◆ Task requirements:
**a)** In the Edgeworth walk account, reproduce the text between "For this walk" and "raindrops on waterproofs.", inclusive, swapping "village hall" for "parish hall".
**b)** Summarize the Edgeworth walk account in three sentences.

>> begin Provided passage

For this walk we used: Collins Short Walks in The Cotswolds (Published: 2014) Walk 6: Edgeworth. Distance: 2.5 miles.
We parked near the village hall in a small layby on the outskirts of Edgeworth village. The rain was just beginning again, but we were determined not to be put off by the weather. Sometimes on a day like this it is hard to get going as I always think I’d rather be curled up by a warm fire, but I soon realise how glad I am to be outdoors. As long as you wear the right clothing to protect you from the elements, it can be quite refreshing and I love the sound of raindrops on waterproofs.
We made our way down the lane and across some fields towards Edgeworth’s medieval church with it’s pretty lych-gate. I hadn’t studied the map in much detail and somehow I was expecting part of the route to be the way we had walked before, it’s funny how we are creatures of habit. We turned away from the church, heading down towards a stile. Here the guide book said “go over the stile and head downhill turning right at the iron fence”. We paused for a while and wondered if it could possibly mean down the steep embankment, but the sign indicated that the footpath was downhill to the right through some woodland. We decided to follow the yellow footpath arrow, which was of course the wrong way. We soon lost sight of the trail as it wasn’t well trodden, but kept going until we came to a wire fence with some overhanging trees which made a perfect natural shelter. We opened the Thermos flask of steaming hot coffee, and enjoyed a small cup each with a square of dark chocolate. The narrow river Frome was flowing rapidly with all the rain, crashing against its banks. In the distance we spotted a large herd of deer running out of the woodland and along the valley.
Reading over the guide book directions again, we realised we were meant to cross a stream before walking along the flat valley floor. We followed the winding river back upstream to investigate, and before long saw the yellow arrows indicating the place where we were meant to jump across a smaller stream, with a wooden footbridge ahead. These narrow valleys can be quite disorientating. You think you are on the right path, and before long you are heading in completely the opposite direction. Way marked footpaths which don’t exist on the map are there to make it more confusing, while footpaths on the map sometimes don’t visibly exist on the ground. Note to self: it’s always worth taking a compass reading to get an idea of the general direction we want to be walking in!

>> end Provided passage
>> begin Given information

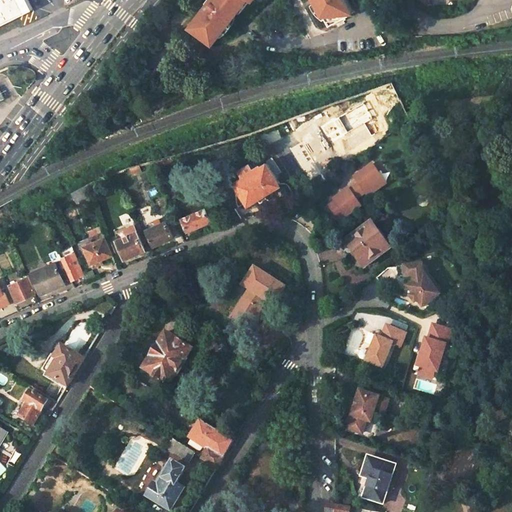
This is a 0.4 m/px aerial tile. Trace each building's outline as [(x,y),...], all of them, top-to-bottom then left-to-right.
[(0,0),(0,25),(33,9),(28,0),(0,0)] [(207,0),(209,1),(191,24),(211,40),(222,26),(225,29),(230,23),(223,18),(228,12),(230,13),(236,11),(244,0),(321,0),(315,4),(318,10),(323,8),(331,21),(354,10),(348,0),(207,0)] [(152,166),(173,161),(171,155),(150,161),(152,166)] [(334,199),(328,204),(338,218),(344,213),(345,216),(360,205),(356,198),(365,191),(368,196),(386,183),(372,162),(354,175),(358,182),(349,189),(348,186),(332,197),(334,199)] [(243,177),(234,183),(246,202),(251,203),(277,186),(278,182),(266,163),(260,167),(259,165),(242,176),(243,177)] [(90,194),(102,189),(98,179),(86,185),(90,194)] [(158,200),(163,213),(171,210),(165,197),(158,200)] [(43,213),(56,206),(54,202),(41,208),(43,213)] [(198,212),(196,206),(181,213),(183,218),(198,212)] [(10,233),(43,213),(41,208),(13,225),(8,229),(10,233)] [(198,212),(183,218),(188,231),(211,221),(206,208),(198,212)] [(137,231),(117,239),(125,258),(145,250),(141,239),(144,237),(138,222),(134,224),(137,231)] [(154,245),(172,237),(166,222),(160,224),(159,222),(155,223),(156,226),(148,229),(154,245)] [(371,223),(340,246),(346,255),(352,251),(363,266),(388,248),(371,223)] [(105,238),(84,247),(91,263),(111,255),(105,238)] [(74,248),(71,249),(73,253),(62,258),(63,259),(71,280),(79,277),(79,276),(84,274),(75,254),(75,250),(74,248)] [(63,259),(31,273),(41,294),(65,284),(60,273),(67,270),(63,259)] [(422,264),(398,267),(399,277),(414,275),(415,282),(409,286),(414,293),(411,295),(415,301),(418,299),(423,306),(440,294),(425,274),(424,275),(422,264)] [(238,311),(232,321),(246,330),(251,322),(255,324),(259,309),(265,300),(269,295),(276,300),(285,287),(254,267),(242,285),(252,291),(246,300),(243,298),(235,309),(238,311)] [(29,277),(10,285),(17,302),(36,294),(29,277)] [(0,306),(9,303),(4,293),(3,294),(0,287),(0,306)] [(276,300),(269,295),(265,300),(273,305),(276,300)] [(343,295),(335,301),(338,305),(346,299),(343,295)] [(235,309),(229,319),(232,321),(238,311),(235,309)] [(394,319),(391,324),(406,331),(408,326),(394,319)] [(406,333),(388,325),(382,338),(376,335),(366,360),(382,367),(392,342),(400,346),(406,333)] [(451,332),(436,325),(430,340),(428,339),(417,365),(420,366),(434,372),(437,373),(447,347),(449,348),(452,339),(449,337),(451,332)] [(143,369),(169,385),(175,374),(177,375),(186,360),(185,359),(192,349),(165,332),(157,344),(156,343),(153,346),(150,350),(149,356),(150,356),(143,369)] [(58,359),(50,374),(68,385),(84,359),(62,346),(55,357),(58,359)] [(434,372),(420,366),(417,373),(431,379),(434,372)] [(28,402),(20,416),(33,425),(47,401),(31,391),(25,400),(28,402)] [(360,392),(349,430),(361,434),(366,421),(372,423),(375,414),(384,417),(389,401),(360,392)] [(200,420),(190,437),(208,449),(222,458),(233,441),(200,420)] [(214,421),(213,424),(222,429),(224,426),(214,421)] [(173,440),(168,448),(189,462),(194,453),(173,440)] [(208,449),(202,459),(216,468),(222,458),(208,449)] [(370,478),(364,497),(383,503),(396,466),(369,457),(362,475),(370,478)] [(158,486),(154,484),(147,496),(170,510),(183,489),(175,484),(184,469),(173,463),(170,466),(158,486)] [(170,466),(167,464),(154,484),(158,486),(170,466)]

>> end Given information

◆ Outputs by task:
**a)**
For this walk we used: Collins Short Walks in The Cotswolds (Published: 2014) Walk 6: Edgeworth. Distance: 2.5 miles.
We parked near the parish hall in a small layby on the outskirts of Edgeworth village. The rain was just beginning again, but we were determined not to be put off by the weather. Sometimes on a day like this it is hard to get going as I always think I’d rather be curled up by a warm fire, but I soon realise how glad I am to be outdoors. As long as you wear the right clothing to protect you from the elements, it can be quite refreshing and I love the sound of raindrops on waterproofs.

**b)** Following a 2.5-mile route from a guide book, the walkers parked near the village hall outside Edgeworth and set off in the rain toward the village's medieval church. They followed a yellow footpath arrow, which turned out to be the wrong way, and stopped under overhanging trees for coffee and chocolate, where they saw the fast-flowing river Frome and a herd of deer. After rereading the directions, they followed the river back upstream to the proper crossing, and the writer notes that these valleys can be disorientating and that a compass reading is always worth taking.